Purpose: Most cancers exhibit high levels of aerobic glycolytic metabolism with diminished levels of mitochondrial oxidative phosphorylation even in the presence of normal or near-normal levels of oxygen ("Warburg effect"). However, technical challenges have limited the development of non-invasive in vivo imaging techniques for monitoring glycolytic metabolism of hepatocellular carcinoma (HCC) and quantitatively evaluating the impact of this effect on the growth and therapy of this disease. Thus, there is a critical need to develop non-invasive techniques for longitudinal assessment of the metabolism and treatment response of patients with unresectable HCCs.

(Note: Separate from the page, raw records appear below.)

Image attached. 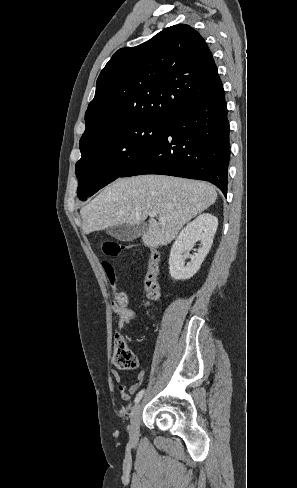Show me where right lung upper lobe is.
I'll return each instance as SVG.
<instances>
[{"label": "right lung upper lobe", "mask_w": 297, "mask_h": 488, "mask_svg": "<svg viewBox=\"0 0 297 488\" xmlns=\"http://www.w3.org/2000/svg\"><path fill=\"white\" fill-rule=\"evenodd\" d=\"M221 86L203 37L188 25L168 27L141 45L118 50L106 64L85 113L80 150L129 124L169 120Z\"/></svg>", "instance_id": "1"}]
</instances>
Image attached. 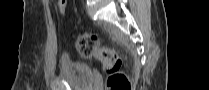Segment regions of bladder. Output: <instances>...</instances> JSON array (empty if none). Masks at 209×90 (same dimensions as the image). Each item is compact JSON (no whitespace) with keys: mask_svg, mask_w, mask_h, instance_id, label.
Wrapping results in <instances>:
<instances>
[{"mask_svg":"<svg viewBox=\"0 0 209 90\" xmlns=\"http://www.w3.org/2000/svg\"><path fill=\"white\" fill-rule=\"evenodd\" d=\"M59 76L71 86L81 90H90L95 86L91 68L85 63L72 61L68 56L59 59Z\"/></svg>","mask_w":209,"mask_h":90,"instance_id":"1","label":"bladder"}]
</instances>
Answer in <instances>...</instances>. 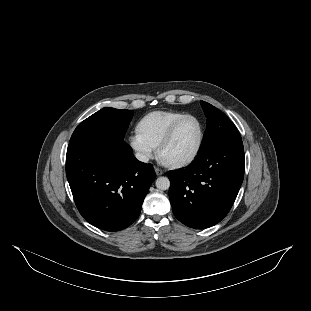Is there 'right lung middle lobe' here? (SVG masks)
I'll list each match as a JSON object with an SVG mask.
<instances>
[{
    "mask_svg": "<svg viewBox=\"0 0 311 311\" xmlns=\"http://www.w3.org/2000/svg\"><path fill=\"white\" fill-rule=\"evenodd\" d=\"M131 110L103 108L82 121L74 130L71 139L90 132H108L124 138L132 120Z\"/></svg>",
    "mask_w": 311,
    "mask_h": 311,
    "instance_id": "right-lung-middle-lobe-1",
    "label": "right lung middle lobe"
}]
</instances>
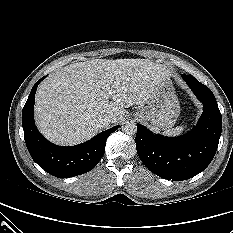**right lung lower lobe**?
Segmentation results:
<instances>
[{"label": "right lung lower lobe", "mask_w": 233, "mask_h": 233, "mask_svg": "<svg viewBox=\"0 0 233 233\" xmlns=\"http://www.w3.org/2000/svg\"><path fill=\"white\" fill-rule=\"evenodd\" d=\"M45 77L35 83L22 111V125L28 151L42 169L55 177L69 178L86 173L100 161L108 136L117 130L119 125L76 146L63 147L52 144L37 130L33 116L36 89Z\"/></svg>", "instance_id": "98d812e1"}]
</instances>
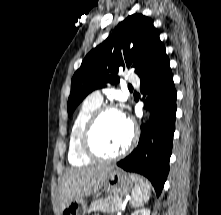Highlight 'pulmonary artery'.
<instances>
[{"mask_svg": "<svg viewBox=\"0 0 221 215\" xmlns=\"http://www.w3.org/2000/svg\"><path fill=\"white\" fill-rule=\"evenodd\" d=\"M128 80L130 83H132L134 85L139 84V78L136 75H130ZM91 97H93L94 99H96L98 101H102V95L100 94L99 91H95L94 93H92Z\"/></svg>", "mask_w": 221, "mask_h": 215, "instance_id": "e3ab8cb5", "label": "pulmonary artery"}]
</instances>
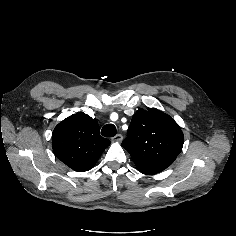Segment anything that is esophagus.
I'll return each instance as SVG.
<instances>
[{
	"label": "esophagus",
	"mask_w": 236,
	"mask_h": 236,
	"mask_svg": "<svg viewBox=\"0 0 236 236\" xmlns=\"http://www.w3.org/2000/svg\"><path fill=\"white\" fill-rule=\"evenodd\" d=\"M123 140V136L121 134H117L112 138L113 142H121Z\"/></svg>",
	"instance_id": "obj_1"
}]
</instances>
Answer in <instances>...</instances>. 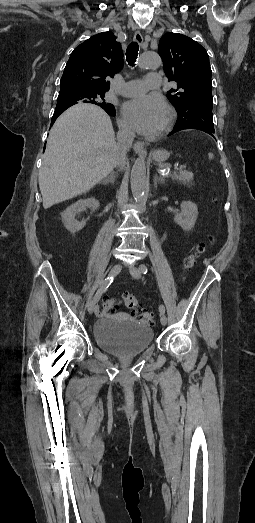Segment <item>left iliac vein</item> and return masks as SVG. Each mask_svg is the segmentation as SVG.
I'll return each mask as SVG.
<instances>
[{"mask_svg":"<svg viewBox=\"0 0 255 523\" xmlns=\"http://www.w3.org/2000/svg\"><path fill=\"white\" fill-rule=\"evenodd\" d=\"M130 273L135 279H139L141 277V271L134 265L130 266ZM160 322L162 325H166L167 318L164 314L161 315Z\"/></svg>","mask_w":255,"mask_h":523,"instance_id":"1","label":"left iliac vein"}]
</instances>
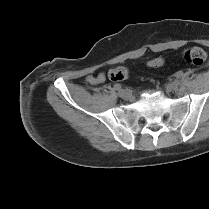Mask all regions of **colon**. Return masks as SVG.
Masks as SVG:
<instances>
[{
	"label": "colon",
	"mask_w": 209,
	"mask_h": 209,
	"mask_svg": "<svg viewBox=\"0 0 209 209\" xmlns=\"http://www.w3.org/2000/svg\"><path fill=\"white\" fill-rule=\"evenodd\" d=\"M183 59L195 66H202L207 60V53L200 47H191L183 52ZM164 59L161 57L153 58L147 62L151 68L163 66ZM108 77L112 81H123L128 77V70L125 67L113 68L108 72Z\"/></svg>",
	"instance_id": "obj_1"
}]
</instances>
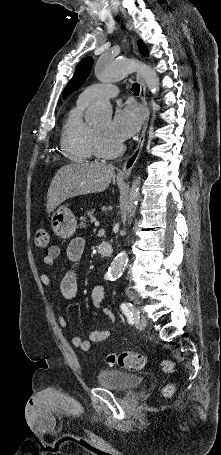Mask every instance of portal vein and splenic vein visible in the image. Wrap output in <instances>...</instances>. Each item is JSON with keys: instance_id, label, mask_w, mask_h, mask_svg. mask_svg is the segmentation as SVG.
<instances>
[{"instance_id": "18ae733b", "label": "portal vein and splenic vein", "mask_w": 221, "mask_h": 455, "mask_svg": "<svg viewBox=\"0 0 221 455\" xmlns=\"http://www.w3.org/2000/svg\"><path fill=\"white\" fill-rule=\"evenodd\" d=\"M94 224H95V226H99L100 223H99V221L95 220Z\"/></svg>"}]
</instances>
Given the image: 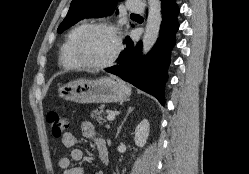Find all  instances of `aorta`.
Here are the masks:
<instances>
[{
    "label": "aorta",
    "mask_w": 249,
    "mask_h": 174,
    "mask_svg": "<svg viewBox=\"0 0 249 174\" xmlns=\"http://www.w3.org/2000/svg\"><path fill=\"white\" fill-rule=\"evenodd\" d=\"M162 22L161 1L148 0V17L143 35L142 53L147 54L156 42Z\"/></svg>",
    "instance_id": "aorta-1"
}]
</instances>
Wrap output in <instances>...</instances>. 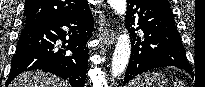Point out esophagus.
<instances>
[{
    "label": "esophagus",
    "mask_w": 205,
    "mask_h": 87,
    "mask_svg": "<svg viewBox=\"0 0 205 87\" xmlns=\"http://www.w3.org/2000/svg\"><path fill=\"white\" fill-rule=\"evenodd\" d=\"M104 44L106 46L112 45L116 40V32L110 28V24L106 22V29L103 34Z\"/></svg>",
    "instance_id": "esophagus-1"
}]
</instances>
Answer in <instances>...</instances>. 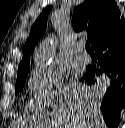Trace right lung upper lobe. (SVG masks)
Here are the masks:
<instances>
[{"instance_id": "obj_1", "label": "right lung upper lobe", "mask_w": 125, "mask_h": 128, "mask_svg": "<svg viewBox=\"0 0 125 128\" xmlns=\"http://www.w3.org/2000/svg\"><path fill=\"white\" fill-rule=\"evenodd\" d=\"M51 9L52 6L45 8L33 24L23 49V58L18 72L30 68V53L33 52L45 32L47 17ZM124 22L125 19L120 17L119 8L114 0H85L83 4L75 8L72 18V25L76 32L87 29V36L92 47Z\"/></svg>"}]
</instances>
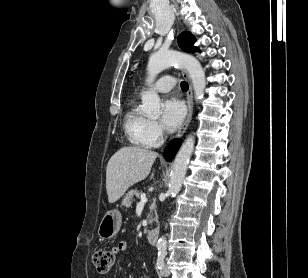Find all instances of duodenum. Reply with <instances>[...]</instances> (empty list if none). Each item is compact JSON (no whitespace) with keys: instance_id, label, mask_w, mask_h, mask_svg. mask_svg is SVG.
Segmentation results:
<instances>
[{"instance_id":"obj_1","label":"duodenum","mask_w":308,"mask_h":278,"mask_svg":"<svg viewBox=\"0 0 308 278\" xmlns=\"http://www.w3.org/2000/svg\"><path fill=\"white\" fill-rule=\"evenodd\" d=\"M159 237V230L157 228H153L148 232L147 239L150 244H155Z\"/></svg>"}]
</instances>
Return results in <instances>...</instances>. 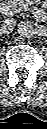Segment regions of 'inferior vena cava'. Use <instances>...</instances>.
<instances>
[{
	"instance_id": "602c4592",
	"label": "inferior vena cava",
	"mask_w": 47,
	"mask_h": 129,
	"mask_svg": "<svg viewBox=\"0 0 47 129\" xmlns=\"http://www.w3.org/2000/svg\"><path fill=\"white\" fill-rule=\"evenodd\" d=\"M15 25L16 20L14 18H8L4 21V24L2 25V31L4 33H10L13 31Z\"/></svg>"
}]
</instances>
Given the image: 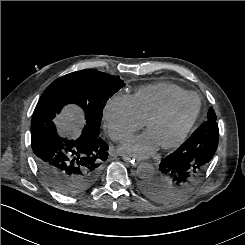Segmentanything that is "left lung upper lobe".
Returning a JSON list of instances; mask_svg holds the SVG:
<instances>
[{"label": "left lung upper lobe", "instance_id": "5c2ea615", "mask_svg": "<svg viewBox=\"0 0 245 245\" xmlns=\"http://www.w3.org/2000/svg\"><path fill=\"white\" fill-rule=\"evenodd\" d=\"M207 121L216 122V115L215 112L213 111V108H210L208 111Z\"/></svg>", "mask_w": 245, "mask_h": 245}]
</instances>
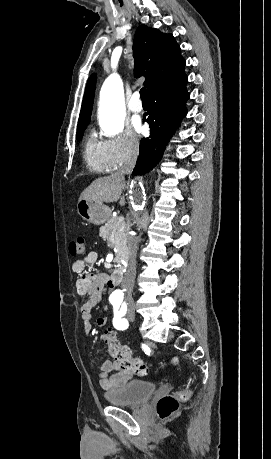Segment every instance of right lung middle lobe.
I'll list each match as a JSON object with an SVG mask.
<instances>
[{"mask_svg": "<svg viewBox=\"0 0 271 459\" xmlns=\"http://www.w3.org/2000/svg\"><path fill=\"white\" fill-rule=\"evenodd\" d=\"M88 123H89V120H83V121L78 122L77 135H76L77 140H81L83 132L85 128L87 127Z\"/></svg>", "mask_w": 271, "mask_h": 459, "instance_id": "dd1d6c3e", "label": "right lung middle lobe"}]
</instances>
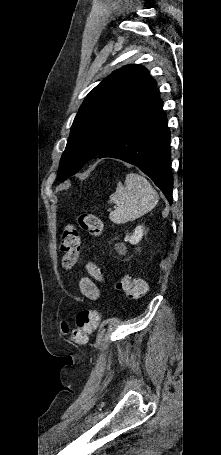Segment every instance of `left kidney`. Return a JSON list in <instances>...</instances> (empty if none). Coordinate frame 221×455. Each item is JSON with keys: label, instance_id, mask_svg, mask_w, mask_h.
<instances>
[{"label": "left kidney", "instance_id": "obj_1", "mask_svg": "<svg viewBox=\"0 0 221 455\" xmlns=\"http://www.w3.org/2000/svg\"><path fill=\"white\" fill-rule=\"evenodd\" d=\"M143 237V227L137 226L134 232L129 236L127 235L124 239L125 242L129 241L131 244L135 245L138 244Z\"/></svg>", "mask_w": 221, "mask_h": 455}]
</instances>
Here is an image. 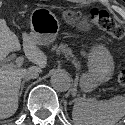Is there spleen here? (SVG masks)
I'll return each instance as SVG.
<instances>
[{
	"label": "spleen",
	"instance_id": "obj_1",
	"mask_svg": "<svg viewBox=\"0 0 125 125\" xmlns=\"http://www.w3.org/2000/svg\"><path fill=\"white\" fill-rule=\"evenodd\" d=\"M125 115V96L109 100L79 97L72 111L74 125H115Z\"/></svg>",
	"mask_w": 125,
	"mask_h": 125
}]
</instances>
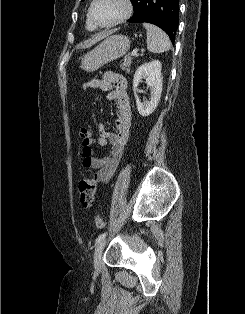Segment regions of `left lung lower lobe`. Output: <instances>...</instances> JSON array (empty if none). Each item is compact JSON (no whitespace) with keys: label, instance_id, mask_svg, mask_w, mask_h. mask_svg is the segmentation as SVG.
Here are the masks:
<instances>
[{"label":"left lung lower lobe","instance_id":"obj_1","mask_svg":"<svg viewBox=\"0 0 245 314\" xmlns=\"http://www.w3.org/2000/svg\"><path fill=\"white\" fill-rule=\"evenodd\" d=\"M179 0H141L140 10L128 21L147 22L163 29L174 42L178 28Z\"/></svg>","mask_w":245,"mask_h":314}]
</instances>
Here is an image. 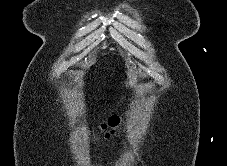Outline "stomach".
Segmentation results:
<instances>
[{"label":"stomach","mask_w":227,"mask_h":166,"mask_svg":"<svg viewBox=\"0 0 227 166\" xmlns=\"http://www.w3.org/2000/svg\"><path fill=\"white\" fill-rule=\"evenodd\" d=\"M136 82L135 76H127V79L124 81L126 87H132Z\"/></svg>","instance_id":"obj_1"}]
</instances>
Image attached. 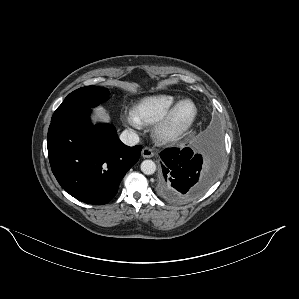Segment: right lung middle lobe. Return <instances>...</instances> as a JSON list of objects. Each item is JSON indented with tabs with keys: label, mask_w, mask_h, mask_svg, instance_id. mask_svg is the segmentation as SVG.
<instances>
[{
	"label": "right lung middle lobe",
	"mask_w": 299,
	"mask_h": 299,
	"mask_svg": "<svg viewBox=\"0 0 299 299\" xmlns=\"http://www.w3.org/2000/svg\"><path fill=\"white\" fill-rule=\"evenodd\" d=\"M109 98V92L105 88L87 86L70 93L62 104L54 112L52 119L68 114L79 108H91Z\"/></svg>",
	"instance_id": "right-lung-middle-lobe-1"
}]
</instances>
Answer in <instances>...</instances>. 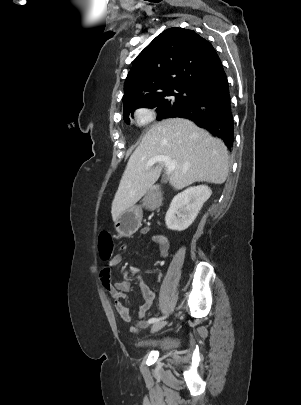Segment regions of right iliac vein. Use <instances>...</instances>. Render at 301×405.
<instances>
[{"instance_id":"right-iliac-vein-1","label":"right iliac vein","mask_w":301,"mask_h":405,"mask_svg":"<svg viewBox=\"0 0 301 405\" xmlns=\"http://www.w3.org/2000/svg\"><path fill=\"white\" fill-rule=\"evenodd\" d=\"M166 325V321H160V322H156L152 325L151 331L154 332H158L159 330H161L164 326Z\"/></svg>"}]
</instances>
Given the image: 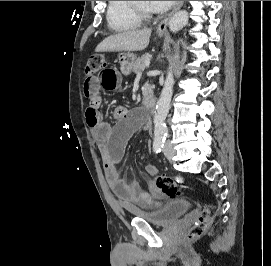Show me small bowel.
Segmentation results:
<instances>
[{
  "label": "small bowel",
  "instance_id": "obj_1",
  "mask_svg": "<svg viewBox=\"0 0 271 266\" xmlns=\"http://www.w3.org/2000/svg\"><path fill=\"white\" fill-rule=\"evenodd\" d=\"M121 72L117 66L107 63L84 82V95L88 98L85 111L86 122L96 142L103 148L102 161L107 183L113 193L128 206L142 208L160 207L163 194L152 183L142 188L134 179L122 178L118 162L122 158L130 136L141 127L142 117L138 110L116 107L114 118L117 124L112 126L102 119L100 113L101 90H115L121 82ZM152 176L158 173L153 165L146 167Z\"/></svg>",
  "mask_w": 271,
  "mask_h": 266
}]
</instances>
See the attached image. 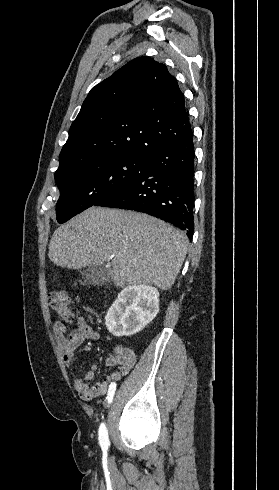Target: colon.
<instances>
[{
  "mask_svg": "<svg viewBox=\"0 0 279 490\" xmlns=\"http://www.w3.org/2000/svg\"><path fill=\"white\" fill-rule=\"evenodd\" d=\"M48 301L57 316L66 321L74 320L73 308L70 304L68 293L64 290H55L49 294Z\"/></svg>",
  "mask_w": 279,
  "mask_h": 490,
  "instance_id": "5ec220e1",
  "label": "colon"
}]
</instances>
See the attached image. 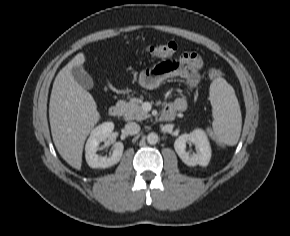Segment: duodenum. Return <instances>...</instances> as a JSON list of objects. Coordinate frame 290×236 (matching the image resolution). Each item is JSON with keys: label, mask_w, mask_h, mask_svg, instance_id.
Instances as JSON below:
<instances>
[{"label": "duodenum", "mask_w": 290, "mask_h": 236, "mask_svg": "<svg viewBox=\"0 0 290 236\" xmlns=\"http://www.w3.org/2000/svg\"><path fill=\"white\" fill-rule=\"evenodd\" d=\"M175 109H164L161 114L163 120H172L176 115ZM108 114L111 117H119L122 114V108L119 105H112L108 110Z\"/></svg>", "instance_id": "duodenum-1"}]
</instances>
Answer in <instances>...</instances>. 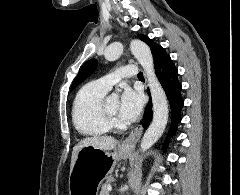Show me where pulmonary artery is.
<instances>
[{
    "label": "pulmonary artery",
    "instance_id": "obj_1",
    "mask_svg": "<svg viewBox=\"0 0 240 195\" xmlns=\"http://www.w3.org/2000/svg\"><path fill=\"white\" fill-rule=\"evenodd\" d=\"M137 73L134 65H124L123 71H114L112 74L104 75L103 78H98V83H103L106 89L110 90L112 86L119 79L117 75L119 74L120 79L124 80L125 76H134Z\"/></svg>",
    "mask_w": 240,
    "mask_h": 195
}]
</instances>
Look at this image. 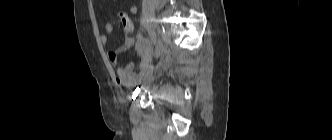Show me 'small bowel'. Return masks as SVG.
I'll list each match as a JSON object with an SVG mask.
<instances>
[{
	"instance_id": "1",
	"label": "small bowel",
	"mask_w": 332,
	"mask_h": 140,
	"mask_svg": "<svg viewBox=\"0 0 332 140\" xmlns=\"http://www.w3.org/2000/svg\"><path fill=\"white\" fill-rule=\"evenodd\" d=\"M138 8L136 5L130 7V13L136 14ZM105 33L101 34L100 40L107 44L109 36L113 34L114 27L111 23L104 25ZM135 49L137 62H130L125 66H117V54L122 50ZM110 62L116 67V75L119 83L125 86H134L150 75V46L142 36L126 37L120 46L108 53ZM138 68V72L136 71Z\"/></svg>"
}]
</instances>
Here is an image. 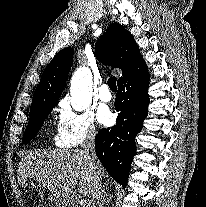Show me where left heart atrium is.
<instances>
[{"instance_id": "39dd6f15", "label": "left heart atrium", "mask_w": 206, "mask_h": 207, "mask_svg": "<svg viewBox=\"0 0 206 207\" xmlns=\"http://www.w3.org/2000/svg\"><path fill=\"white\" fill-rule=\"evenodd\" d=\"M98 120L103 125H110L113 121V115L108 109H102L99 112Z\"/></svg>"}]
</instances>
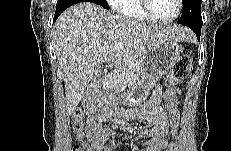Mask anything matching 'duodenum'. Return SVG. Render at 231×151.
<instances>
[{"mask_svg": "<svg viewBox=\"0 0 231 151\" xmlns=\"http://www.w3.org/2000/svg\"><path fill=\"white\" fill-rule=\"evenodd\" d=\"M99 88V83H93L90 87L91 92L96 93Z\"/></svg>", "mask_w": 231, "mask_h": 151, "instance_id": "obj_1", "label": "duodenum"}]
</instances>
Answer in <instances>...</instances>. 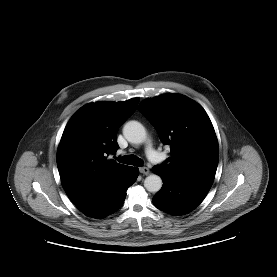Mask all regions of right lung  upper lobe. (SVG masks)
<instances>
[{
    "instance_id": "1",
    "label": "right lung upper lobe",
    "mask_w": 277,
    "mask_h": 277,
    "mask_svg": "<svg viewBox=\"0 0 277 277\" xmlns=\"http://www.w3.org/2000/svg\"><path fill=\"white\" fill-rule=\"evenodd\" d=\"M138 103V98L90 103L67 123L57 150V166L73 203L93 196L128 167L107 156L116 153L118 129Z\"/></svg>"
}]
</instances>
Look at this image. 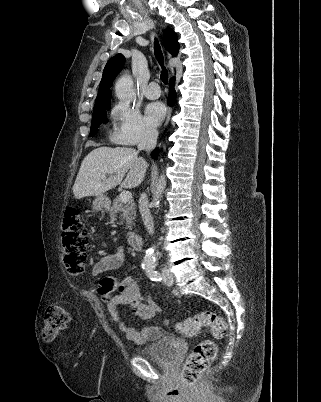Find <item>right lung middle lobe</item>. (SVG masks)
<instances>
[{
  "label": "right lung middle lobe",
  "mask_w": 321,
  "mask_h": 402,
  "mask_svg": "<svg viewBox=\"0 0 321 402\" xmlns=\"http://www.w3.org/2000/svg\"><path fill=\"white\" fill-rule=\"evenodd\" d=\"M110 109V104L98 108H94L92 123H91V136L95 135L98 131V126L101 123L107 122L106 110Z\"/></svg>",
  "instance_id": "1"
}]
</instances>
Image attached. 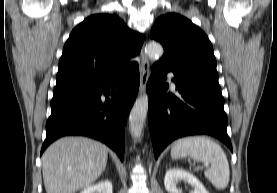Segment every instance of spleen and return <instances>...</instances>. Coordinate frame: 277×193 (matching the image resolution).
<instances>
[{"label":"spleen","instance_id":"obj_1","mask_svg":"<svg viewBox=\"0 0 277 193\" xmlns=\"http://www.w3.org/2000/svg\"><path fill=\"white\" fill-rule=\"evenodd\" d=\"M185 156L211 165L204 175L216 189L224 190L228 186L229 163L223 149L216 142L205 136L181 138L173 144L171 157L179 159Z\"/></svg>","mask_w":277,"mask_h":193}]
</instances>
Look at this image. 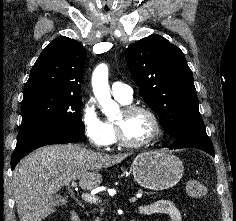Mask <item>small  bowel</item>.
<instances>
[{
    "label": "small bowel",
    "mask_w": 236,
    "mask_h": 221,
    "mask_svg": "<svg viewBox=\"0 0 236 221\" xmlns=\"http://www.w3.org/2000/svg\"><path fill=\"white\" fill-rule=\"evenodd\" d=\"M141 215H166L171 221H182V216L179 209L170 200H157L152 203L144 204L139 207Z\"/></svg>",
    "instance_id": "1"
}]
</instances>
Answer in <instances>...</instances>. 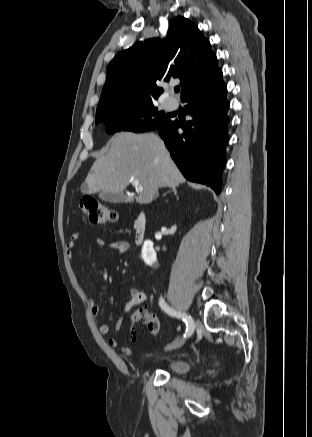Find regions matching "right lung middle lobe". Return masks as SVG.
Instances as JSON below:
<instances>
[{
  "mask_svg": "<svg viewBox=\"0 0 312 437\" xmlns=\"http://www.w3.org/2000/svg\"><path fill=\"white\" fill-rule=\"evenodd\" d=\"M103 121L109 134L117 131L144 132L168 125L172 120L169 114L158 111L153 102L122 107L111 114L96 119Z\"/></svg>",
  "mask_w": 312,
  "mask_h": 437,
  "instance_id": "right-lung-middle-lobe-1",
  "label": "right lung middle lobe"
}]
</instances>
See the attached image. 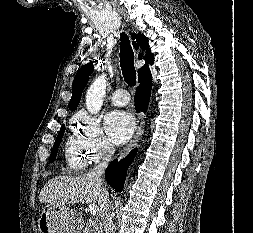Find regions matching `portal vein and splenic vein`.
<instances>
[{
	"label": "portal vein and splenic vein",
	"instance_id": "1",
	"mask_svg": "<svg viewBox=\"0 0 253 233\" xmlns=\"http://www.w3.org/2000/svg\"><path fill=\"white\" fill-rule=\"evenodd\" d=\"M89 210H90V213H91L93 216H95L96 213H97V210H98L97 205H95V204H90V205H89Z\"/></svg>",
	"mask_w": 253,
	"mask_h": 233
}]
</instances>
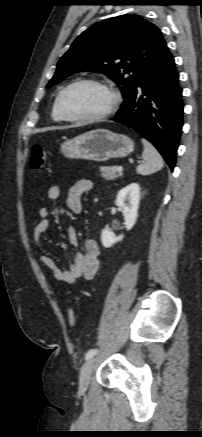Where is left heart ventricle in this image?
I'll return each mask as SVG.
<instances>
[{
	"label": "left heart ventricle",
	"instance_id": "left-heart-ventricle-1",
	"mask_svg": "<svg viewBox=\"0 0 202 437\" xmlns=\"http://www.w3.org/2000/svg\"><path fill=\"white\" fill-rule=\"evenodd\" d=\"M110 100V95L105 90L91 84H82L67 93L64 108L72 116H93L103 112L109 106Z\"/></svg>",
	"mask_w": 202,
	"mask_h": 437
}]
</instances>
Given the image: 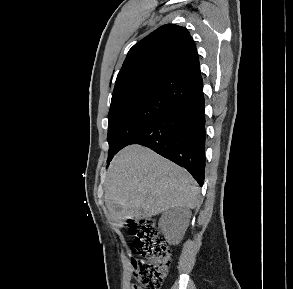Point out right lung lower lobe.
<instances>
[{
  "mask_svg": "<svg viewBox=\"0 0 293 289\" xmlns=\"http://www.w3.org/2000/svg\"><path fill=\"white\" fill-rule=\"evenodd\" d=\"M130 144L146 146L183 166L202 186L205 173L203 92L173 104L134 135L127 143Z\"/></svg>",
  "mask_w": 293,
  "mask_h": 289,
  "instance_id": "right-lung-lower-lobe-1",
  "label": "right lung lower lobe"
}]
</instances>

Procedures: This article discusses a novel method, "Hyperpolarized 13C MRS imaging", for achieving this objective and thus improving the prognosis of HCC patients. The primary objective has been to characterize in vivo metabolic biomarkers as determinants of HCC metabolism and treatment response of unresectable HCC tumors or viable HCC cells.
Results: This innovative technique capitalizes on a new technology that increases the sensitivity of MRS detection of crucial metabolites in cancer cells.
Conclusion: It is anticipated that this innovative approach will lead to improved methods, both for the diagnosis and staging of HCCs and for the facilitation of the development of enzyme targeted therapies and other therapeutic interventions.
Keywords: Alanine Transaminase; Branched-Chain Aminotransferases; Hepatocellular Carcinoma; Hyperpolarized 13C MRS; [1-13C] pyruvate; “Warburg effect”.